:: Available data ::
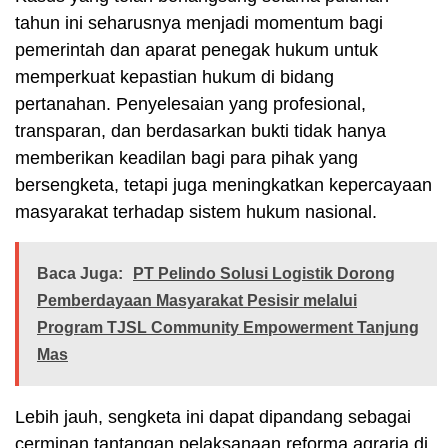
tahun ini seharusnya menjadi momentum bagi
pemerintah dan aparat penegak hukum untuk
memperkuat kepastian hukum di bidang
pertanahan. Penyelesaian yang profesional,
transparan, dan berdasarkan bukti tidak hanya
memberikan keadilan bagi para pihak yang
bersengketa, tetapi juga meningkatkan kepercayaan
masyarakat terhadap sistem hukum nasional.
Baca Juga:
PT Pelindo Solusi Logistik Dorong
Pemberdayaan Masyarakat Pesisir melalui
Program TJSL Community Empowerment Tanjung
Mas
Lebih jauh, sengketa ini dapat dipandang sebagai
cerminan tantangan pelaksanaan reforma agraria di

:: Your objective ::
Your task is to transcribe all of the records precisely, with no images included.

:: Written answer ::
tahun ini seharusnya menjadi momentum bagi
pemerintah dan aparat penegak hukum untuk
memperkuat kepastian hukum di bidang
pertanahan. Penyelesaian yang profesional,
transparan, dan berdasarkan bukti tidak hanya
memberikan keadilan bagi para pihak yang
bersengketa, tetapi juga meningkatkan kepercayaan
masyarakat terhadap sistem hukum nasional.
Baca Juga:
PT Pelindo Solusi Logistik Dorong
Pemberdayaan Masyarakat Pesisir melalui
Program TJSL Community Empowerment Tanjung
Mas
Lebih jauh, sengketa ini dapat dipandang sebagai
cerminan tantangan pelaksanaan reforma agraria di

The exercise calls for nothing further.